I was first aware of Hammett through the movies The Maltese Falcon and the Thin Man series (I have the boxed set of those, and they are so good!  I assume only the first one was based on Hammett's novel).  Years ago I read most of the novels, but it was so long ago I don't remember much about them.  Like Fricka, I also remember the miniseries of The Dain Curse, which starred James Coburn, as I recall; that was after I had read the novels.

 

My 5-in-1 volume of the novels was destroyed in the cat-pee incident (sounds like a mystery title!), but recently Becke has been good enough to start rebuilding my collection with Got Books!  I reread The Glass Key last year, and now I've read The Continental Op short story collection and am working on The Big Knockover, which is mostly Op stories, and the unfinished novel Tulip, which is supposedly of a completely different style and subject matter.  This also has an introduction by Lillian Hellman, which is heavily excerpted in the wikipedia articles Becke quoted.  I also have The Maltese Falcon, and the novel Hammett, which was mentioned in one of Becke's posts as featuring Hammett as the sleuth.  All of this is thanks to Becke - thanks!!!  I had never read the short stories before, and am enjoying them so much!  I also found that I have the only three Sam Spade short stories in another anthology that I have.  I'm hoping that for this monthly feature I can get through all the short stories.  I thought that it was interesting that in one of Becke's posts it says that Spade works outside the law, because the Op usually works very closely with the police.
**********
### TASK 1
According to the post about Hammett, what was destroyed in the cat-pee incident?

(Transcribed page contents)
**********
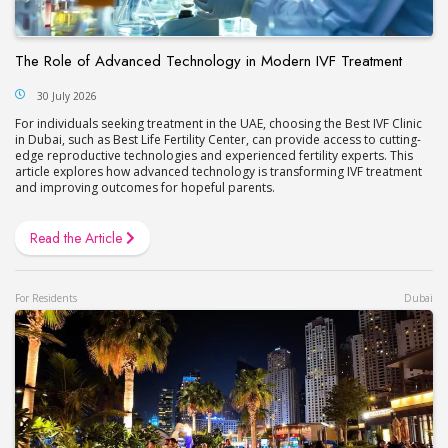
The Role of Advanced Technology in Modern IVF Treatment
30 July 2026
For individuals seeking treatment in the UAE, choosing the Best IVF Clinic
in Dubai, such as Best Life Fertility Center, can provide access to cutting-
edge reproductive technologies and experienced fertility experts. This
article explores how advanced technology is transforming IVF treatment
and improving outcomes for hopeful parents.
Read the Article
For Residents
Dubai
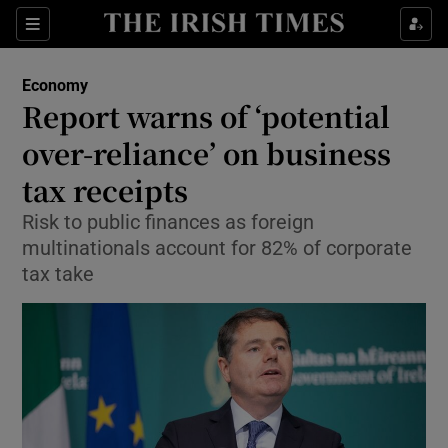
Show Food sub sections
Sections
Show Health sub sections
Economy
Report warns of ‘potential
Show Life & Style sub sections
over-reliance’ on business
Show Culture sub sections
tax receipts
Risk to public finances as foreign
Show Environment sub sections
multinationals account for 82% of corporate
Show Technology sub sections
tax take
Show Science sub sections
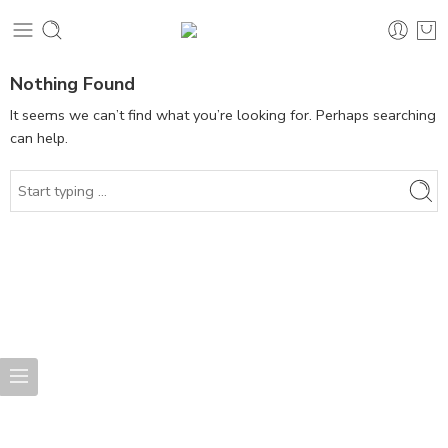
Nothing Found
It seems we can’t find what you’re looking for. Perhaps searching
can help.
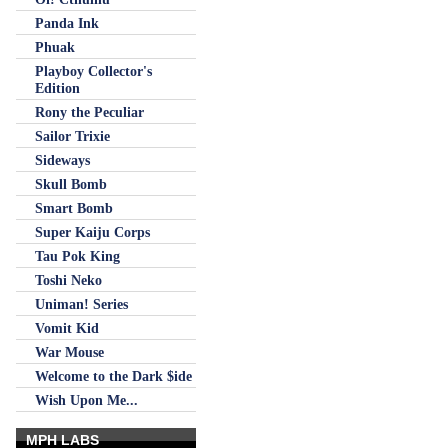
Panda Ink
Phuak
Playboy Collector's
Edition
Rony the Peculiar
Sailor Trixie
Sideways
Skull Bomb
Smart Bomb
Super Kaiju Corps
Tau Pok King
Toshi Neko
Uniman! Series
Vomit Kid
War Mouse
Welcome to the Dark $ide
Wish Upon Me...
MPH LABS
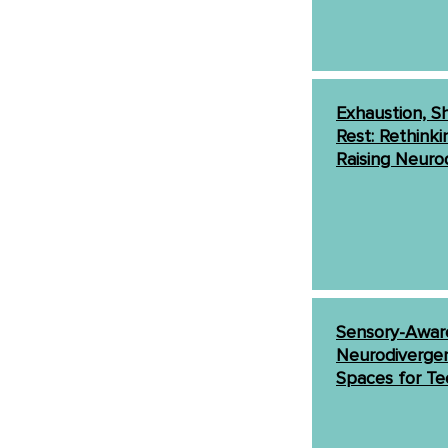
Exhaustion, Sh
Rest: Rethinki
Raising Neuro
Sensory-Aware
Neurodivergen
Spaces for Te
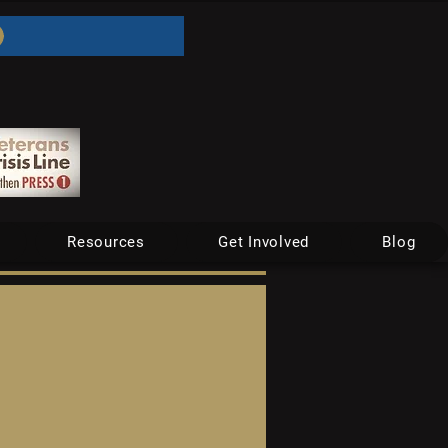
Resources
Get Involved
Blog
**********
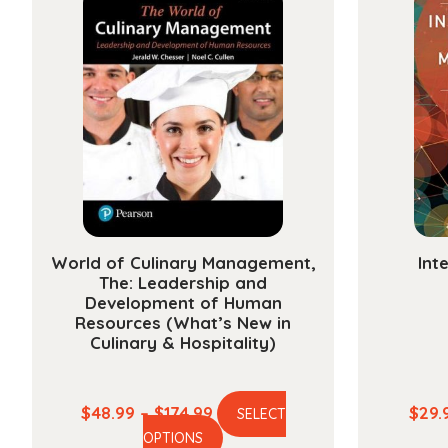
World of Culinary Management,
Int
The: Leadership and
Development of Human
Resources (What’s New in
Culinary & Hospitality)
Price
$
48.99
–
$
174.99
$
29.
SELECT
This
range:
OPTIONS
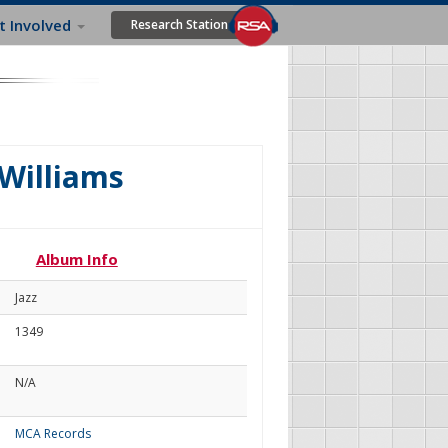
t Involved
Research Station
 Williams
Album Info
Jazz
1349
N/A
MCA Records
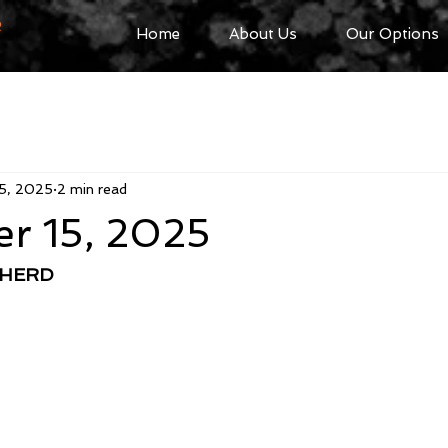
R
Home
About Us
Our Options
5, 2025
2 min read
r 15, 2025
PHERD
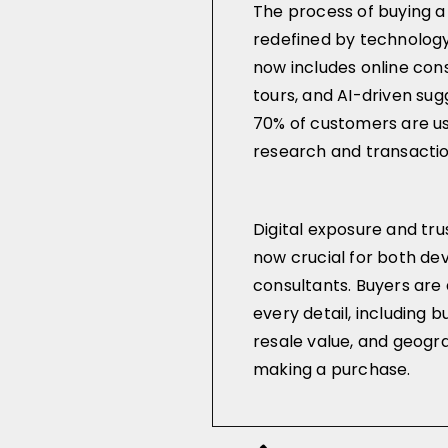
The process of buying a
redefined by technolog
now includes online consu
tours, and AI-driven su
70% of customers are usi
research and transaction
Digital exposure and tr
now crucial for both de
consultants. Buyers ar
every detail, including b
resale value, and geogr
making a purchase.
**********
### TASK 2
In the records, rewrite the lines between the line holding "World of Culinary" and the line holding "making a purchase.", inclusive, replacing "Culinary" with "Cooking" and changing nothing else. Leave out the pictures.

### REPLY 1
The writer's 5-in-1 volume of Hammett's novels.

### REPLY 2
World of Cooking Management,
Int
The: Leadership and
Development of Human
Resources (What’s New in
Cooking & Hospitality)
Price
$
48.99
–
$
174.99
$
29.
SELECT
This
range:
OPTIONS
t Involved
Research Station
 Williams
Album Info
Jazz
1349
N/A
MCA Records
R
Home
About Us
Our Options
5, 2025
2 min read
r 15, 2025
PHERD
The process of buying a
redefined by technolog
now includes online consu
tours, and AI-driven su
70% of customers are usi
research and transaction
Digital exposure and tr
now crucial for both de
consultants. Buyers ar
every detail, including b
resale value, and geogr
making a purchase.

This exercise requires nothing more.